Photo Courtesy of Jana Williams
Men's Intermediate Doubles Champions Vincent Knight and Jasen Baker pose with their artsy trophies in 2011.

Make a Racket! Indian Country Invited to 40th Annual Native Tennis Tournament

Cary Rosenbaum

As a budding tennis star in high school, Jana Williams (Leech Lake Band of Ojibwe) often felt alone in the sport, until she received an invite to an North American Indian Tennis Association tournament. Among a couple hundred other Natives in the sport, Williams says she had an awakening, “because you’re not the only one playing.”

The NAITA event moves from city to city and 2016’s 40th-annual tournament from May 28-30 is headed to Ojibwe country in Minneapolis, Minnesota.  As a volunteer to help host the tournament, Williams is on a mission to attract newcomers from all over North America, noting the tournament will be held on impressive clay courts and the Mall of America is nearby.

Though last year’s event was nearly cancelled due to inclement weather and a lack of exposure. That’s why she is putting a call out to all the Native tennis players she knows are out there.


“It’s one of those things that’s gotta be word of mouth. The more we can talk about it and get it out there, the more people will hear about it.”

NAITA has held clinics on reservations to try to grow the sport in the American Indian community, which has helped, she says.

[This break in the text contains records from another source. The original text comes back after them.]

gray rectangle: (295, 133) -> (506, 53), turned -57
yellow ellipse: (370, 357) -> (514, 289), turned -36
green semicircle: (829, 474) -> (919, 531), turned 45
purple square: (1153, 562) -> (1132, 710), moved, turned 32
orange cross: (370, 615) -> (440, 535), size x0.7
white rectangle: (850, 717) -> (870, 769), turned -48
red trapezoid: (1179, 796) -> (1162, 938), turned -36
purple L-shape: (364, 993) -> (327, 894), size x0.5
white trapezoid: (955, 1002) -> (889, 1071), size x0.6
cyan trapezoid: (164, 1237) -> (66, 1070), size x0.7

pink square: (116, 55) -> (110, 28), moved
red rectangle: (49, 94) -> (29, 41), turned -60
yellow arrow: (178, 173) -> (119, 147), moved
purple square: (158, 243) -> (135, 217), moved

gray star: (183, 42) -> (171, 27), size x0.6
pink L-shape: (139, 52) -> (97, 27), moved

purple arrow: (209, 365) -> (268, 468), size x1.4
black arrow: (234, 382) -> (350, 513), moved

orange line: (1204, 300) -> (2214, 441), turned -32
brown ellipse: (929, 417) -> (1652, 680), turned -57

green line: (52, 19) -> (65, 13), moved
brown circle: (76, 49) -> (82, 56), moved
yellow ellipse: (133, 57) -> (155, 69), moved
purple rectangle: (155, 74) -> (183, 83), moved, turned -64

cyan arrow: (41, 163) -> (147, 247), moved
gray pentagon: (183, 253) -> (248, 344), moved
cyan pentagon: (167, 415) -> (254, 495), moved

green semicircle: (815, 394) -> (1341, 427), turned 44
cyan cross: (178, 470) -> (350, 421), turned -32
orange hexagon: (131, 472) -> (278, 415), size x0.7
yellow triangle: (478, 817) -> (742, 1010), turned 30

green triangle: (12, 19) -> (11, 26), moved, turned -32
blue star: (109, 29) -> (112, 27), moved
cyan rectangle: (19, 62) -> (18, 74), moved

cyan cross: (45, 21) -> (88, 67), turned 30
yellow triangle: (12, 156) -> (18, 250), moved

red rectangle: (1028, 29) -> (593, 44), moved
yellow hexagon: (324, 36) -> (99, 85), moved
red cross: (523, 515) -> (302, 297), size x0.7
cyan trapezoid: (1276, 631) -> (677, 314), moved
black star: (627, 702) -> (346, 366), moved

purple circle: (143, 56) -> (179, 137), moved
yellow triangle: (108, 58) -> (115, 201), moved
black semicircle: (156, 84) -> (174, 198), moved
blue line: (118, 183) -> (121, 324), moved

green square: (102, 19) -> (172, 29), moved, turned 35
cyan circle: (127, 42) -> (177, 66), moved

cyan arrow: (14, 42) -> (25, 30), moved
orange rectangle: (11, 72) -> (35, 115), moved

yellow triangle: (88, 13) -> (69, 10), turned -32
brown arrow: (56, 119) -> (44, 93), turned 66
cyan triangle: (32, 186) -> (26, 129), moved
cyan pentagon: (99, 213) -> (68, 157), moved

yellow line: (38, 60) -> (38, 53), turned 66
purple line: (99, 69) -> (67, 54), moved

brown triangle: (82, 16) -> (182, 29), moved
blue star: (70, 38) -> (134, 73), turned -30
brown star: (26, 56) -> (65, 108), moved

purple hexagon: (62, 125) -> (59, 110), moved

One challenge, she says, is relocating each year. “I think our biggest draws are always going to be in Oklahoma, the Southwest.” This year, they’ve partnered with the United States Tennis Association to help raise the profile of Native tennis. “A lot of reservations don’t have tennis courts,” Williams says. “We’ve been trying to promote [the sport] for 20 years and it hasn’t grown much.”

Williams says the unique draw is that it’s the only tournament of its kind, and notable Native athletes have competed in it.

“There are several divisions in the tournament that range from novice to open,” says Williams. “And it’s unique in the sense that winners receive Native artwork as trophies.”